■ Exercise brief
Without changing a word, repeat the data, and include no pictures.

■ Source information
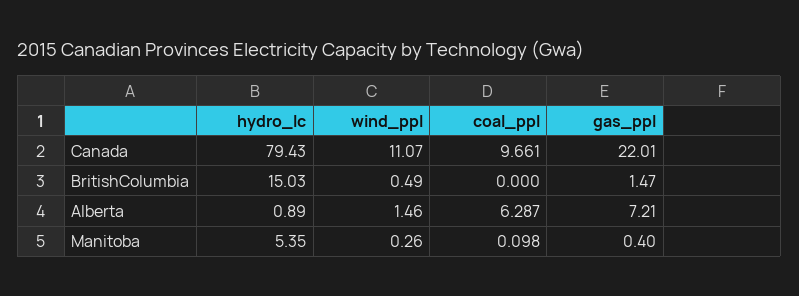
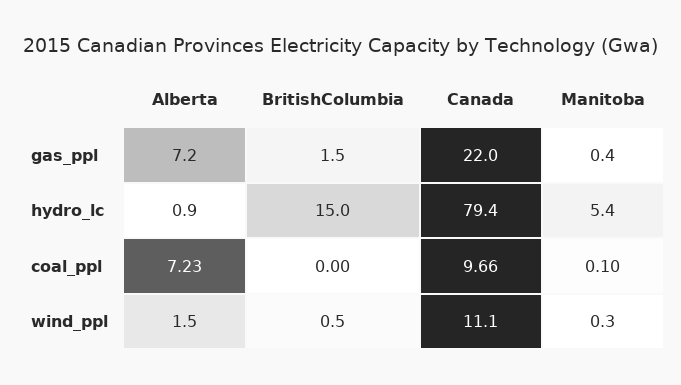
  {
    "hydro_lc": {
      "Canada": 79.43,
      "BritishColumbia": 15.03,
      "Alberta": 0.89,
      "Manitoba": 5.35
    },
    "wind_ppl": {
      "Canada": 11.07,
      "BritishColumbia": 0.49,
      "Alberta": 1.46,
      "Manitoba": 0.26
    },
    "coal_ppl": {
      "Canada": 9.661,
      "BritishColumbia": 0,
-     "Alberta": 6.287,
+     "Alberta": 7.23,
      "Manitoba": 0.098
    },
    "gas_ppl": {
      "Canada": 22.01,
      "BritishColumbia": 1.47,
      "Alberta": 7.21,
      "Manitoba": 0.4
    }
  }

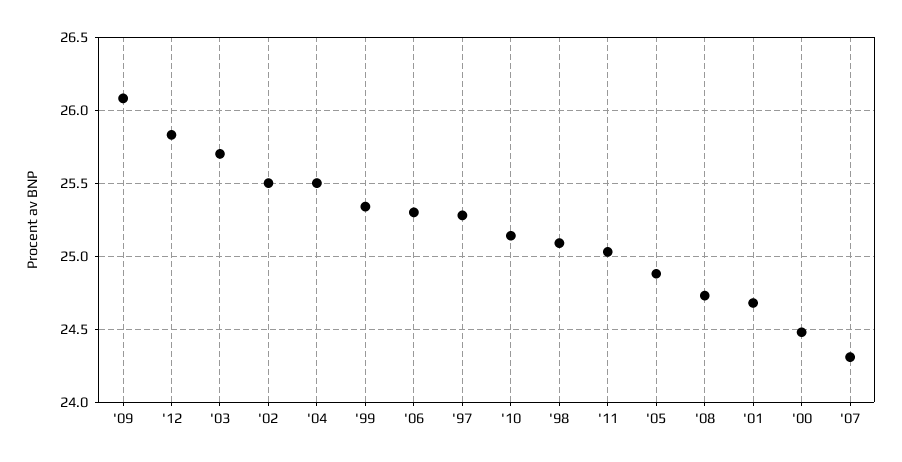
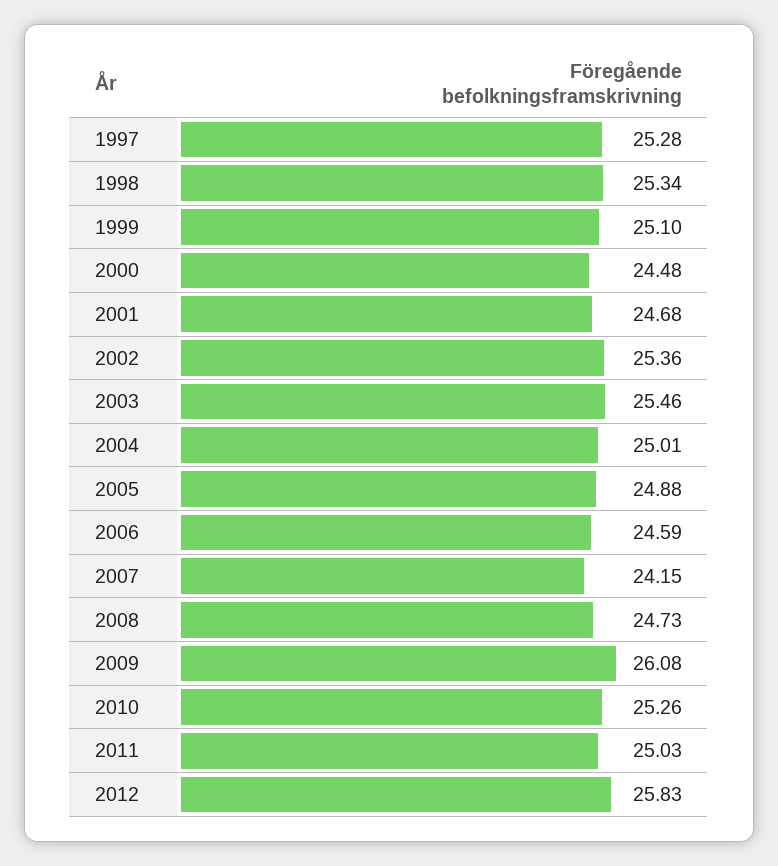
  {
    "'09": 26.08,
    "'12": 25.83,
-   "'03": 25.7,
+   "'03": 25.46,
-   "'02": 25.5,
+   "'02": 25.36,
-   "'04": 25.5,
+   "'04": 25.01,
-   "'99": 25.35,
+   "'99": 25.1,
-   "'06": 25.3,
+   "'06": 24.59,
    "'97": 25.28,
-   "'10": 25.15,
+   "'10": 25.26,
-   "'98": 25.1,
+   "'98": 25.34,
    "'11": 25.03,
    "'05": 24.88,
    "'08": 24.73,
    "'01": 24.68,
    "'00": 24.48,
-   "'07": 24.3
+   "'07": 24.15
  }

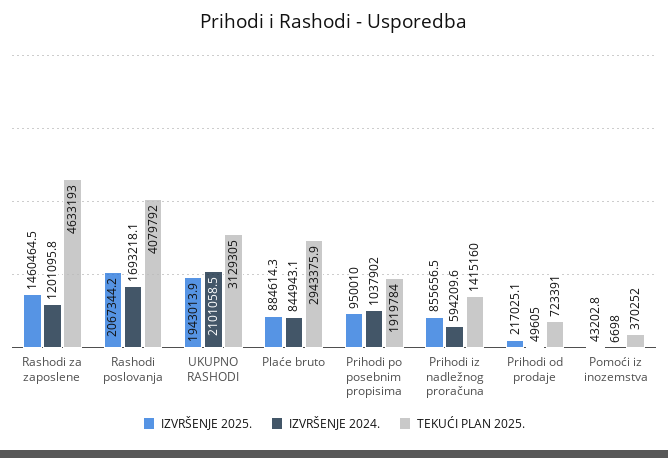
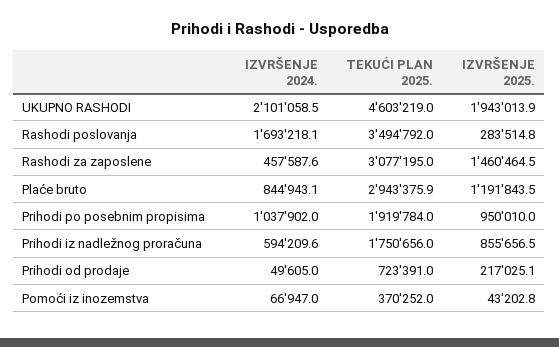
  {
    "IZVRŠENJE 2025.": {
      "Rashodi za zaposlene": 1460464.5,
-     "Rashodi poslovanja": 2067344.2,
+     "Rashodi poslovanja": 283514.8,
      "UKUPNO RASHODI": 1943013.9,
-     "Plaće bruto": 884614.3,
+     "Plaće bruto": 1191843.5,
      "Prihodi po posebnim propisima": 950010,
      "Prihodi iz nadležnog proračuna": 855656.5,
      "Prihodi od prodaje": 217025.1,
      "Pomoći iz inozemstva": 43202.8
    },
    "IZVRŠENJE 2024.": {
-     "Rashodi za zaposlene": 1201095.8,
+     "Rashodi za zaposlene": 457587.6,
      "Rashodi poslovanja": 1693218.1,
      "UKUPNO RASHODI": 2101058.5,
      "Plaće bruto": 844943.1,
      "Prihodi po posebnim propisima": 1037902,
      "Prihodi iz nadležnog proračuna": 594209.6,
      "Prihodi od prodaje": 49605,
-     "Pomoći iz inozemstva": 6698
+     "Pomoći iz inozemstva": 66947
    },
    "TEKUĆI PLAN 2025.": {
-     "Rashodi za zaposlene": 4633193,
+     "Rashodi za zaposlene": 3077195,
-     "Rashodi poslovanja": 4079792,
+     "Rashodi poslovanja": 3494792,
-     "UKUPNO RASHODI": 3129305,
+     "UKUPNO RASHODI": 4603219,
      "Plaće bruto": 2943375.9,
      "Prihodi po posebnim propisima": 1919784,
-     "Prihodi iz nadležnog proračuna": 1415160,
+     "Prihodi iz nadležnog proračuna": 1750656,
      "Prihodi od prodaje": 723391,
      "Pomoći iz inozemstva": 370252
    }
  }

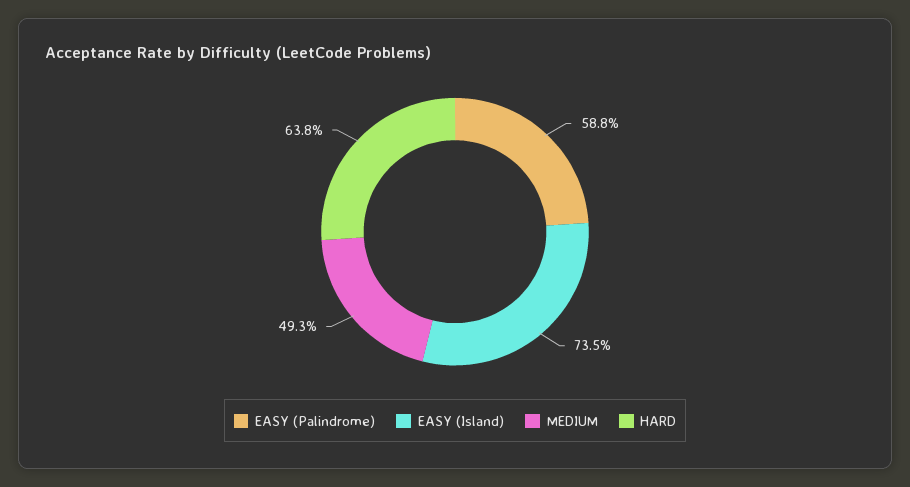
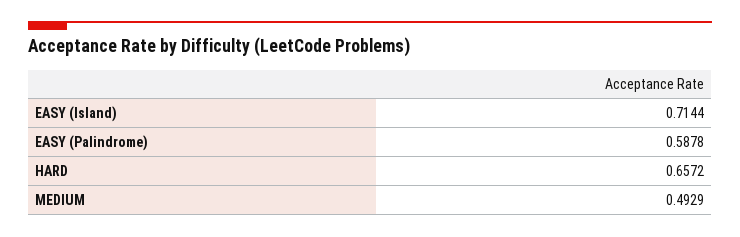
  {
    "EASY (Palindrome)": 0.5878,
-   "EASY (Island)": 0.735,
+   "EASY (Island)": 0.7144,
    "MEDIUM": 0.4929,
-   "HARD": 0.638
+   "HARD": 0.6572
  }

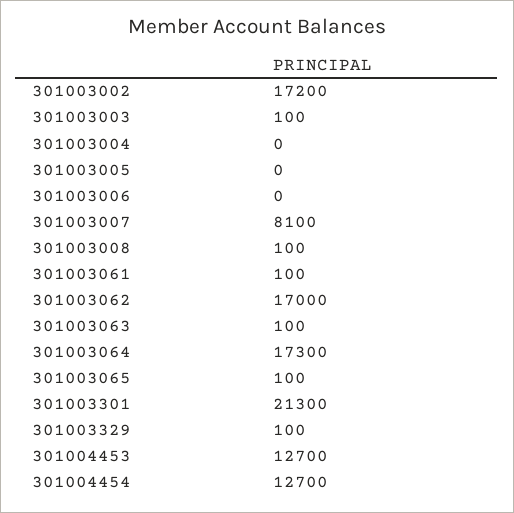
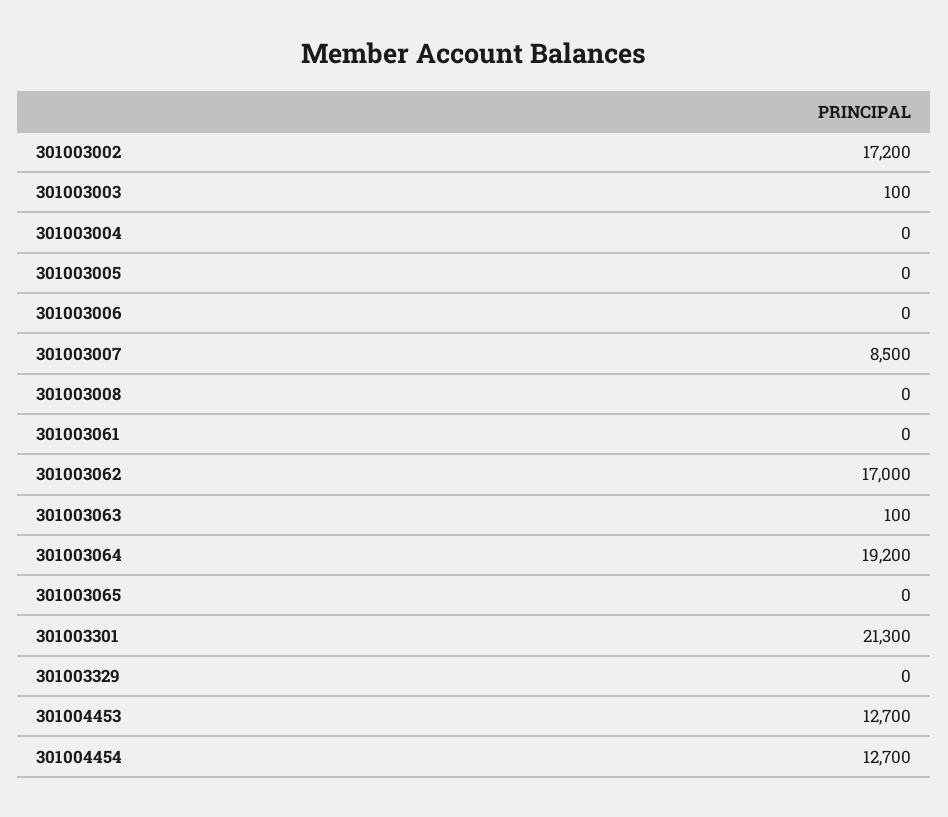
  {
    "301003002": 17200,
    "301003003": 100,
    "301003004": 0,
    "301003005": 0,
    "301003006": 0,
-   "301003007": 8100,
+   "301003007": 8500,
-   "301003008": 100,
+   "301003008": 0,
-   "301003061": 100,
+   "301003061": 0,
    "301003062": 17000,
    "301003063": 100,
-   "301003064": 17300,
+   "301003064": 19200,
-   "301003065": 100,
+   "301003065": 0,
    "301003301": 21300,
-   "301003329": 100,
+   "301003329": 0,
    "301004453": 12700,
    "301004454": 12700
  }

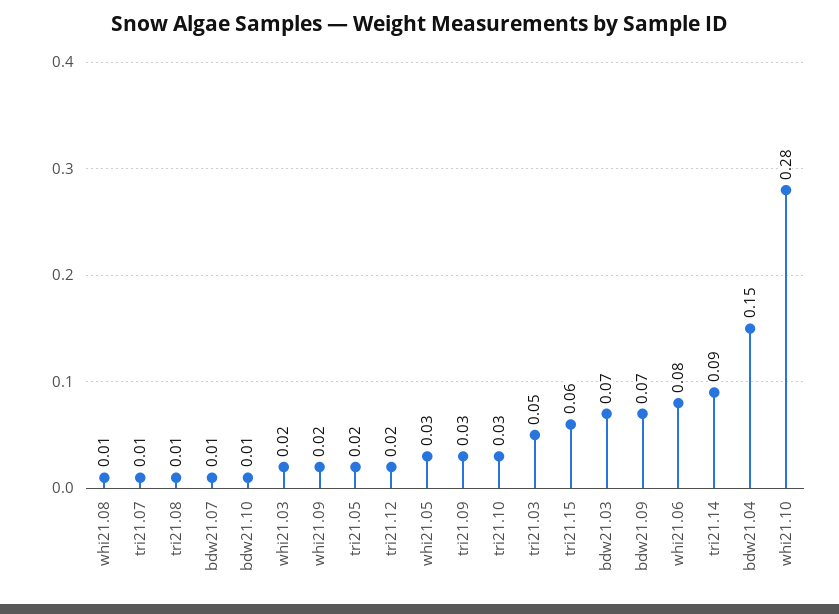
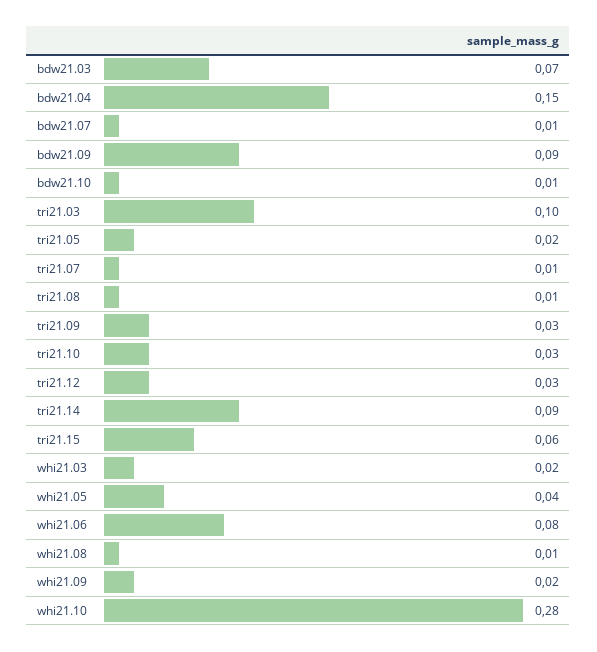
  {
    "whi21.08": 0.01,
    "tri21.07": 0.01,
    "tri21.08": 0.01,
    "bdw21.07": 0.01,
    "bdw21.10": 0.01,
    "whi21.03": 0.02,
    "whi21.09": 0.02,
    "tri21.05": 0.02,
-   "tri21.12": 0.02,
+   "tri21.12": 0.03,
-   "whi21.05": 0.03,
+   "whi21.05": 0.04,
    "tri21.09": 0.03,
    "tri21.10": 0.03,
-   "tri21.03": 0.05,
+   "tri21.03": 0.1,
    "tri21.15": 0.06,
    "bdw21.03": 0.07,
-   "bdw21.09": 0.07,
+   "bdw21.09": 0.09,
    "whi21.06": 0.08,
    "tri21.14": 0.09,
    "bdw21.04": 0.15,
    "whi21.10": 0.28
  }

■ The completed task
  {
    "hydro_lc": {
      "Canada": 79.43,
      "BritishColumbia": 15.03,
      "Alberta": 0.89,
      "Manitoba": 5.35
    },
    "wind_ppl": {
      "Canada": 11.07,
      "BritishColumbia": 0.49,
      "Alberta": 1.46,
      "Manitoba": 0.26
    },
    "coal_ppl": {
      "Canada": 9.661,
      "BritishColumbia": 0,
-     "Alberta": 6.287,
+     "Alberta": 7.23,
      "Manitoba": 0.098
    },
    "gas_ppl": {
      "Canada": 22.01,
      "BritishColumbia": 1.47,
      "Alberta": 7.21,
      "Manitoba": 0.4
    }
  }

  {
    "'09": 26.08,
    "'12": 25.83,
-   "'03": 25.7,
+   "'03": 25.46,
-   "'02": 25.5,
+   "'02": 25.36,
-   "'04": 25.5,
+   "'04": 25.01,
-   "'99": 25.35,
+   "'99": 25.1,
-   "'06": 25.3,
+   "'06": 24.59,
    "'97": 25.28,
-   "'10": 25.15,
+   "'10": 25.26,
-   "'98": 25.1,
+   "'98": 25.34,
    "'11": 25.03,
    "'05": 24.88,
    "'08": 24.73,
    "'01": 24.68,
    "'00": 24.48,
-   "'07": 24.3
+   "'07": 24.15
  }

  {
    "IZVRŠENJE 2025.": {
      "Rashodi za zaposlene": 1460464.5,
-     "Rashodi poslovanja": 2067344.2,
+     "Rashodi poslovanja": 283514.8,
      "UKUPNO RASHODI": 1943013.9,
-     "Plaće bruto": 884614.3,
+     "Plaće bruto": 1191843.5,
      "Prihodi po posebnim propisima": 950010,
      "Prihodi iz nadležnog proračuna": 855656.5,
      "Prihodi od prodaje": 217025.1,
      "Pomoći iz inozemstva": 43202.8
    },
    "IZVRŠENJE 2024.": {
-     "Rashodi za zaposlene": 1201095.8,
+     "Rashodi za zaposlene": 457587.6,
      "Rashodi poslovanja": 1693218.1,
      "UKUPNO RASHODI": 2101058.5,
      "Plaće bruto": 844943.1,
      "Prihodi po posebnim propisima": 1037902,
      "Prihodi iz nadležnog proračuna": 594209.6,
      "Prihodi od prodaje": 49605,
-     "Pomoći iz inozemstva": 6698
+     "Pomoći iz inozemstva": 66947
    },
    "TEKUĆI PLAN 2025.": {
-     "Rashodi za zaposlene": 4633193,
+     "Rashodi za zaposlene": 3077195,
-     "Rashodi poslovanja": 4079792,
+     "Rashodi poslovanja": 3494792,
-     "UKUPNO RASHODI": 3129305,
+     "UKUPNO RASHODI": 4603219,
      "Plaće bruto": 2943375.9,
      "Prihodi po posebnim propisima": 1919784,
-     "Prihodi iz nadležnog proračuna": 1415160,
+     "Prihodi iz nadležnog proračuna": 1750656,
      "Prihodi od prodaje": 723391,
      "Pomoći iz inozemstva": 370252
    }
  }

  {
    "EASY (Palindrome)": 0.5878,
-   "EASY (Island)": 0.735,
+   "EASY (Island)": 0.7144,
    "MEDIUM": 0.4929,
-   "HARD": 0.638
+   "HARD": 0.6572
  }

  {
    "301003002": 17200,
    "301003003": 100,
    "301003004": 0,
    "301003005": 0,
    "301003006": 0,
-   "301003007": 8100,
+   "301003007": 8500,
-   "301003008": 100,
+   "301003008": 0,
-   "301003061": 100,
+   "301003061": 0,
    "301003062": 17000,
    "301003063": 100,
-   "301003064": 17300,
+   "301003064": 19200,
-   "301003065": 100,
+   "301003065": 0,
    "301003301": 21300,
-   "301003329": 100,
+   "301003329": 0,
    "301004453": 12700,
    "301004454": 12700
  }

  {
    "whi21.08": 0.01,
    "tri21.07": 0.01,
    "tri21.08": 0.01,
    "bdw21.07": 0.01,
    "bdw21.10": 0.01,
    "whi21.03": 0.02,
    "whi21.09": 0.02,
    "tri21.05": 0.02,
-   "tri21.12": 0.02,
+   "tri21.12": 0.03,
-   "whi21.05": 0.03,
+   "whi21.05": 0.04,
    "tri21.09": 0.03,
    "tri21.10": 0.03,
-   "tri21.03": 0.05,
+   "tri21.03": 0.1,
    "tri21.15": 0.06,
    "bdw21.03": 0.07,
-   "bdw21.09": 0.07,
+   "bdw21.09": 0.09,
    "whi21.06": 0.08,
    "tri21.14": 0.09,
    "bdw21.04": 0.15,
    "whi21.10": 0.28
  }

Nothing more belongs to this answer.